RSS-Feed abonnieren
DOI: 10.1055/s-0033-1336718
A 51-year old patient with SIADH and hyperkalemia under chronic and high-dose treatment with tolvaptan
In September 2011, a 50-year old male patient was hospitalized due to weakness and dizziness. Serum sodium was 107 mmol/l; a SIADH was diagnosed. The medical history showed an oral squamous cell carcinoma treated with surgery, chemotherapy and radiation in 2006. A CT-scan indicated no recurrence of the tumor. Furthermore, the patient took antidepressant drugs, which were discontinued, and a chronic obstructive pulmonary disease GOLD IV – probably related to smoking – was diagnosed. Both – antidepressant therapy and COPD – are possible reasons for SIADH. However, cancer- and radiation-induced SIADH was diagnosed during the further disease course. Serum sodium levels increased under fluid restriction and the symptoms improved. The patient was discharged without any further therapy.

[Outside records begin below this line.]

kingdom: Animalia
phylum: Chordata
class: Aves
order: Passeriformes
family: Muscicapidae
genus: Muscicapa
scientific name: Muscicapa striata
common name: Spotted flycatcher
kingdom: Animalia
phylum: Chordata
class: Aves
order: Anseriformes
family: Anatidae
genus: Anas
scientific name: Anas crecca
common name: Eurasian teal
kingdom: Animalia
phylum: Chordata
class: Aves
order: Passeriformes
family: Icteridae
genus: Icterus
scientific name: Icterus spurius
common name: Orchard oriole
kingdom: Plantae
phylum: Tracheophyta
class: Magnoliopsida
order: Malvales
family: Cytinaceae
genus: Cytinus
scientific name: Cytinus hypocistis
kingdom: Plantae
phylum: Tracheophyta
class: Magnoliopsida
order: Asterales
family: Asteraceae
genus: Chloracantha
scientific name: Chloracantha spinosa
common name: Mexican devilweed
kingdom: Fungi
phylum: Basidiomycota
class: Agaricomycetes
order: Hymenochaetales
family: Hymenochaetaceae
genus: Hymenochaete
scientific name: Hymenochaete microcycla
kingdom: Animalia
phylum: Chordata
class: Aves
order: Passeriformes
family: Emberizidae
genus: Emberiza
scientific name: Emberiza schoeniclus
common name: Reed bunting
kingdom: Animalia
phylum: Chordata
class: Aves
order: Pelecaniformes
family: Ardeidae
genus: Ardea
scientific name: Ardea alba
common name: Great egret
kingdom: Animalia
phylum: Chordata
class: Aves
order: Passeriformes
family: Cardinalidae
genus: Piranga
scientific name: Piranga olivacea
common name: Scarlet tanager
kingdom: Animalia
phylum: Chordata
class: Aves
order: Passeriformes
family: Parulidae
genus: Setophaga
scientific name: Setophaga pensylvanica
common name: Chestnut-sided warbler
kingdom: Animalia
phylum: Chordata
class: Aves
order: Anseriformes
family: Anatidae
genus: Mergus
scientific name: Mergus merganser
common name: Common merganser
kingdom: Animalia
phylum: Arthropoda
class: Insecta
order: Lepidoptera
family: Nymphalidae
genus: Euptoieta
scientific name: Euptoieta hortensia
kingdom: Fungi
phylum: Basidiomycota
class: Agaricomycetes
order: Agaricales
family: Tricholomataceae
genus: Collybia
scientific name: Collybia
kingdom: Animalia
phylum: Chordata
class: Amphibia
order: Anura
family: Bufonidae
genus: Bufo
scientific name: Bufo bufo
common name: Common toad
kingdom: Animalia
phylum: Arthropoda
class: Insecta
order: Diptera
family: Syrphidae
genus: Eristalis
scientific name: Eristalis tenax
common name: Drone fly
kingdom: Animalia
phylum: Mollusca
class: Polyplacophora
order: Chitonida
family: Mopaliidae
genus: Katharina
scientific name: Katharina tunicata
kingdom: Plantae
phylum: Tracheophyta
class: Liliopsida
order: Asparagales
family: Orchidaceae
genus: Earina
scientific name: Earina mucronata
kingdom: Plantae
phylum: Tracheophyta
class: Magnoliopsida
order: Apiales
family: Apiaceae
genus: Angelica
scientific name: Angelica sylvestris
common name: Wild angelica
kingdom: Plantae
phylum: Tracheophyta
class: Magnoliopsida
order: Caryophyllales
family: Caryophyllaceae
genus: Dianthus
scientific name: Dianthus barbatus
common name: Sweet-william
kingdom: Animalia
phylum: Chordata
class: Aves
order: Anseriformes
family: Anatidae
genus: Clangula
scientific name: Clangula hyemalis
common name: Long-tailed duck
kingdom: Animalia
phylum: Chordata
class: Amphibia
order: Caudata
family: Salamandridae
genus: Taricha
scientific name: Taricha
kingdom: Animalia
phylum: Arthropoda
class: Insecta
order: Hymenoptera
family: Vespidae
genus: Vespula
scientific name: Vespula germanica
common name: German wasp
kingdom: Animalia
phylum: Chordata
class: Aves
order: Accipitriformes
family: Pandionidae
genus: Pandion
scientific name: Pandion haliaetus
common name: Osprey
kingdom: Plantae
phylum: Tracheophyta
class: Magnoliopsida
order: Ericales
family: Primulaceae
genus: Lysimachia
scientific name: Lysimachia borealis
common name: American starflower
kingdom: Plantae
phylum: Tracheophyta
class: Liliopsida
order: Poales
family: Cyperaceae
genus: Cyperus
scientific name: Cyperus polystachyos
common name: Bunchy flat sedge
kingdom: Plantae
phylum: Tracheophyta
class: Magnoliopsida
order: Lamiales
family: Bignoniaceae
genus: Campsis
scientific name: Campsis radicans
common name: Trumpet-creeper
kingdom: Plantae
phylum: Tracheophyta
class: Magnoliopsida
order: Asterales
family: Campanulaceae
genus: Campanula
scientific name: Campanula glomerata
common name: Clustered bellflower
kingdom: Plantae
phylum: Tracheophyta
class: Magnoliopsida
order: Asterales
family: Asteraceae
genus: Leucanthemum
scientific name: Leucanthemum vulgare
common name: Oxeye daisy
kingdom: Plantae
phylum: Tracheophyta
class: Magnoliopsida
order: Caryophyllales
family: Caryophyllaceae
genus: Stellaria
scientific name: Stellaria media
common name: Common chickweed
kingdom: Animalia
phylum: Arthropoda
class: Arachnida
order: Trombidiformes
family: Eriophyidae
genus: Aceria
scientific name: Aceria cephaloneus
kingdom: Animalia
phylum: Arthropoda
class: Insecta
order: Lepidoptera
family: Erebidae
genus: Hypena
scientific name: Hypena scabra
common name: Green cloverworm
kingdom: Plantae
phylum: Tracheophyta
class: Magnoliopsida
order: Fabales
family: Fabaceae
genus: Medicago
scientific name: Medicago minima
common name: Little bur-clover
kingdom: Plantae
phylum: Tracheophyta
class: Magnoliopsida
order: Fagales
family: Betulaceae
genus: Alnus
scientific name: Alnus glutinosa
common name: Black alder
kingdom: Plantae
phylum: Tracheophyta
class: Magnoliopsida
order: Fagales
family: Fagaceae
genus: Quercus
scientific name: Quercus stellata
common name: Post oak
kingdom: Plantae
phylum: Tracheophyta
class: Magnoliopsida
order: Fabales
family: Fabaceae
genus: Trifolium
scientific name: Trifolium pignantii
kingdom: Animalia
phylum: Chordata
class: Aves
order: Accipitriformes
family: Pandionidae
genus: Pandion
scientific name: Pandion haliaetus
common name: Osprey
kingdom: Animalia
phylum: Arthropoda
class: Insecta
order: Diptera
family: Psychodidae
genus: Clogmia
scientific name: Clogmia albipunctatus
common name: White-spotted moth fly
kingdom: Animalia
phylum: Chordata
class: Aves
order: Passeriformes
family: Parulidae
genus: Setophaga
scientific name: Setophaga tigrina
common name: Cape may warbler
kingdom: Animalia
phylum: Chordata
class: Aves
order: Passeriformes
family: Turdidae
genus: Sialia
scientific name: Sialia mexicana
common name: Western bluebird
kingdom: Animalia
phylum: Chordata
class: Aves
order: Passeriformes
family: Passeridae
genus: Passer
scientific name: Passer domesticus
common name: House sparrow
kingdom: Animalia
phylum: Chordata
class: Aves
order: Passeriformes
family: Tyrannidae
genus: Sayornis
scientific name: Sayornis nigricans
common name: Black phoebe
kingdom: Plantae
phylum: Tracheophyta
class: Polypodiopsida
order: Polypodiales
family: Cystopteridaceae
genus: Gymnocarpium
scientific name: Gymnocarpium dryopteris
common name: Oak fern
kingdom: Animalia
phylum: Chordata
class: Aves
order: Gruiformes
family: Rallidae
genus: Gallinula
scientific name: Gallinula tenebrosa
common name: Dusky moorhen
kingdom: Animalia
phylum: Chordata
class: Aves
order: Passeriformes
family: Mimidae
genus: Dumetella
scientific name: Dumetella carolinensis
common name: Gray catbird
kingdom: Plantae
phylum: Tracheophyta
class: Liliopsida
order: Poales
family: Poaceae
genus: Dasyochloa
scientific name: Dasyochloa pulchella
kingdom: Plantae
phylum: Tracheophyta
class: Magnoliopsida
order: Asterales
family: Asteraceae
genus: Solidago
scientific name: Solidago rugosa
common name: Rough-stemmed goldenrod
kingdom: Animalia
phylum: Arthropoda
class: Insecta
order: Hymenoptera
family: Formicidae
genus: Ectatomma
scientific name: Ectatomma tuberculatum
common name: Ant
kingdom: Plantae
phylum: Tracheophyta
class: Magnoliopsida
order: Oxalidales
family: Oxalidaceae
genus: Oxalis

As the patient could not handle fluid restriction because of sicca symptoms due to radiation, he was hospitalized twice again with symptomatic hyponatremia. In February 2012, a treatment with oral tolvaptan was started with 15 mg qd.
In April 2012, serum potassium levels increased for the first time. Tolvaptan was reduced (15 mg twice a week) and a therapy with torasemid 5 mg qd was started. After one week serum sodium decreased (118 mmol/l) and the patient was hospitalized again. The tolvaptan dosage was elevated (15 mg qd), torasemid was continued und we began a therapy with the ion exchanger Resonium® what contributed to normalizied serum sodium and potassium levels.
In the meantime the patient was hospitalized again four times with hyponatremia (and hyperkalemia), probably due to exacerbation of COPD and an uncontrolled fluid uptake. In November 2012, the dosages of tolvaptan (45 mg qd), Resonium® and torasemid have been increased. Under this therapy, no further disturbance of electolyt homeostasis occurred.
Chronic high dose tolvaptan treatment is safe and effective and the rarely occuring hyperkalemia can be controlled by a combination of loop diuretics and ion exchangers.